Extremist Website “Warrior Up” Publishes U.S. Munitions Infrastructure Guide, Encourages Sabotage
Executive Summary
The anarchist website Warrior Up has resurfaced with an alarming trove of tactical information targeting the U.S. military’s munitions supply chain. A detailed exposé posted on May 29 outlines the location, function, and logistical links of Joint Munitions Command (JMC) sites across the U.S., accompanied by sabotage tutorials and ideological justifications for direct action against rail and arms infrastructure. Analysts warn the site’s reactivation could inspire copycat attacks amid rising anti-state, anti-war sentiment linked to U.S. military support for Israel.
Analysis
Once dormant, the radical anti-state and eco-extremist website Warrior Up has relaunched with renewed vigor, merging technical specificity with incendiary political rhetoric. At the heart of this new content is a document mapping out JMC production, storage, and distribution sites from Oklahoma to Pennsylvania, meticulously detailing how each facility connects to the military’s STRACNET rail network. The guide focuses particularly on the eastern half of the country, citing these regions’ proximity to major Atlantic ports and their critical role in weapons transport—especially to Israel.
Beyond mere mapping, the site offers actionable instructions for disrupting rail lines, including tutorials on copper wire “shunting” to mimic train presence and halt traffic, loosening track bolts to risk derailments, and non-electrical sabotage with epoxy, spray foam, or glue. The site references Russian partisan tactics and past U.S.-based sabotage incidents—like the 2020 arrests of two women for attempting to disrupt BNSF rail lines in solidarity with the Wet’suwet’en.

• _SOURCE INFORMATION_
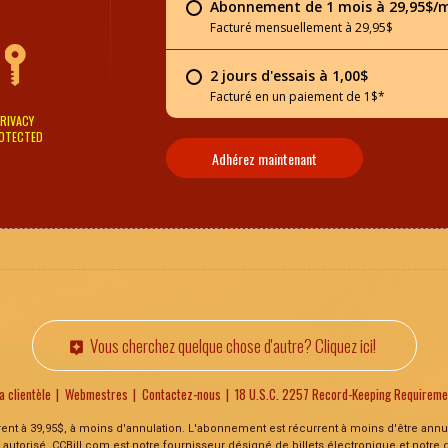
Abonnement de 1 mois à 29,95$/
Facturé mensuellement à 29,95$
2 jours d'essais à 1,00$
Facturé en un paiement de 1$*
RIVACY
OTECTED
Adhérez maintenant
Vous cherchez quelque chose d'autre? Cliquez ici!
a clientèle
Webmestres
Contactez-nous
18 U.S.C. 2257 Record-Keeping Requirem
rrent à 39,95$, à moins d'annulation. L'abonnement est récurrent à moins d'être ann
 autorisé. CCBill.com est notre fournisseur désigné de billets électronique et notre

--

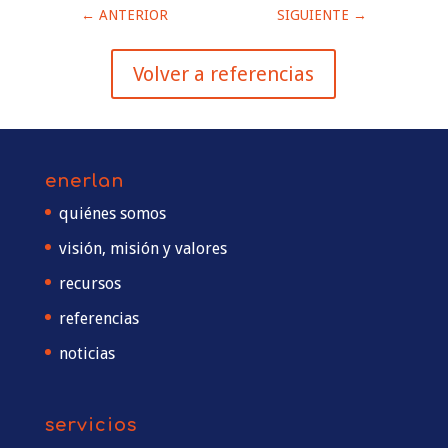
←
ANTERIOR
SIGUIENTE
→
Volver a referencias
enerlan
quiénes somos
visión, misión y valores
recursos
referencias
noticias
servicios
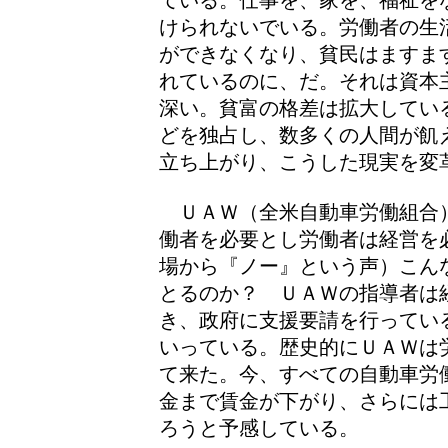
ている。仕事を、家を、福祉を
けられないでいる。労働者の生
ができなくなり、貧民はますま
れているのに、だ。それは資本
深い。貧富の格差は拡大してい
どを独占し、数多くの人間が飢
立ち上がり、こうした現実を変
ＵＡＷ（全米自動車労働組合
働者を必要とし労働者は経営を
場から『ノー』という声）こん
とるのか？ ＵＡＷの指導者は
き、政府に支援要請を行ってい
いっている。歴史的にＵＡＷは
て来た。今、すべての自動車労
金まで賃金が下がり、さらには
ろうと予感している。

• _EXERCISE INSTRUCTIONS_
(A) Rewrite the stretch of the Warrior Up report from "Beyond mere mapping, the" through "with the Wet’suwet’en.", changing "tutorials" to "lessons".
(B) Continue the Warrior Up report from the point where it stops.
The data above has nothing to do with the Warrior Up report.

• _ANSWERS TO THE TASKS_
(A)
Beyond mere mapping, the site offers actionable instructions for disrupting rail lines, including lessons on copper wire “shunting” to mimic train presence and halt traffic, loosening track bolts to risk derailments, and non-electrical sabotage with epoxy, spray foam, or glue. The site references Russian partisan tactics and past U.S.-based sabotage incidents—like the 2020 arrests of two women for attempting to disrupt BNSF rail lines in solidarity with the Wet’suwet’en.

(B)
The post is embedded within an extremist ideological framework, portraying U.S. citizens as unwitting enablers of genocide through tax dollars and silence. The authors frame the U.S. military’s munitions network as the “soft underbelly of empire,” ripe for disruption, and explicitly call for sabotage as a form of vengeance for U.S.-backed Israeli actions in Gaza. These appeals are not abstract—they cite real logistics data, such as the specific bridges, rail segments, and chokepoints that munitions travel through, and even the contractors and chemical suppliers involved in shell and explosive production.
The re-emergence of Warrior Up occurs within a broader digital revival of sabotage culture. The site’s archives now include arson manuals, anti-technology zines, and translated Earth Liberation Front guides, updated with modern counter-surveillance techniques and calls for decentralized, anonymous action. Its tone is no longer one of passive resistance but aggressive confrontation, urging actors to “turn your bayonet on the soft underbelly of empire.”
With detailed geospatial and rail logistics maps already circulating, the site’s emphasis on infrastructure—rather than civilians—poses unique counterterrorism challenges. Law enforcement agencies may need to reassess the balance between public transparency in defense logistics and the growing threat of ideologically driven sabotage.